STUDY TEXT:

<<<<

Think of it as the opposite of due process. In a functioning legal system, even people accused of terrible crimes get their day in court. A prosecutor presents evidence. A defense attorney challenges it. A judge or jury weighs the facts. Only then, after all those safeguards, can the state take someone's life through capital punishment—in countries that allow it.
An extrajudicial killing skips all of that. Someone in authority decides you should die, and you die.
The term most commonly applies to governments targeting specific individuals: political dissidents, labor organizers, journalists, religious figures, human rights workers. Authoritarian regimes are the obvious culprits. But as we'll see, democracies engage in the practice too, sometimes openly.
What makes this different from, say, a police officer shooting someone in self-defense during a genuine confrontation? Or soldiers killing enemy combatants on a battlefield? Intent and context. A cop defending themselves from an armed attacker isn't carrying out a targeted assassination. A soldier fighting in a declared war zone operates under different rules—the laws of armed conflict rather than civilian law.
The line gets blurry, though. It gets very blurry indeed.
The International Framework That's Supposed to Prevent This
The Geneva Conventions, signed in the aftermath of World War Two's horrors, tried to establish clear rules. Article 3 of the First Geneva Convention is explicit: you cannot execute anyone without first holding a trial before a properly constituted court. Everyone involved in that trial must receive "all commonly recognized judicial guarantees."

>>>>

DATA PROVIDED:

<<<<

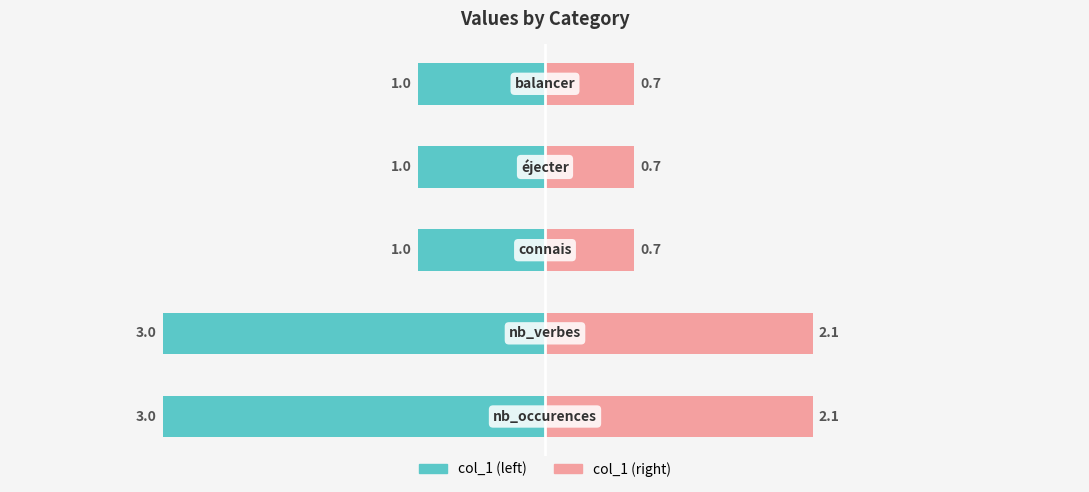

Reading right to left, list all the values displayed in this chart.

col_1 (left): -1.0	-1.0	-1.0	-3.0	-3.0
col_1 (right): 0.7	0.7	0.7	2.1	2.1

>>>>

QUESTIONS ON THE MATERIAL:
a – In the text on extrajudicial killings, turn the paragraph that begins "Think of it as the opposite of due process" into a short bulleted list that keeps its main facts.
b – Quote the passage of the extrajudicial killing text starting with "What makes this" and going on through "very blurry indeed.".
c – Write what comes next in the text on extrajudicial killings, picking up after its last sentence.

ANSWERS TO THIS EXERCISE:
a –
- In a functioning legal system, even people accused of terrible crimes get their day in court.
- A prosecutor presents evidence, a defense attorney challenges it, and a judge or jury weighs the facts.
- Only after those safeguards can the state take someone's life through capital punishment, in countries that allow it.
- Extrajudicial killing is the opposite of this due process.

b –
What makes this different from, say, a police officer shooting someone in self-defense during a genuine confrontation? Or soldiers killing enemy combatants on a battlefield? Intent and context. A cop defending themselves from an armed attacker isn't carrying out a targeted assassination. A soldier fighting in a declared war zone operates under different rules—the laws of armed conflict rather than civilian law.
The line gets blurry, though. It gets very blurry indeed.

c –
This wasn't controversial when it was written. The whole point was to distinguish civilized nations from regimes that murdered people arbitrarily. The Nazis had done exactly that—executing prisoners, political opponents, and entire populations without any pretense of legal process. "Never again" meant, among other things, that governments would be bound by law even when dealing with their worst enemies.
The United Nations takes this seriously. There's a Special Rapporteur—currently Morris Tidball-Binz, appointed in 2021—whose entire job is monitoring extrajudicial, summary, and arbitrary executions around the world. Major human rights organizations like Amnesty International and Human Rights Watch campaign against extrajudicial killings. The Human Rights Measurement Initiative even surveys experts to score countries on how well they protect their citizens from being murdered by their own governments.
The infrastructure of international law exists. The question is whether it matters.
The Dirty Wars of South America
To understand extrajudicial killing at its most systematic, look at Argentina between 1976 and 1983.
The military junta that seized power called its campaign the National Reorganization Process. In practice, it was a program of state terror. Anyone suspected of opposing the regime—or associating with someone who opposed the regime—could be made to disappear.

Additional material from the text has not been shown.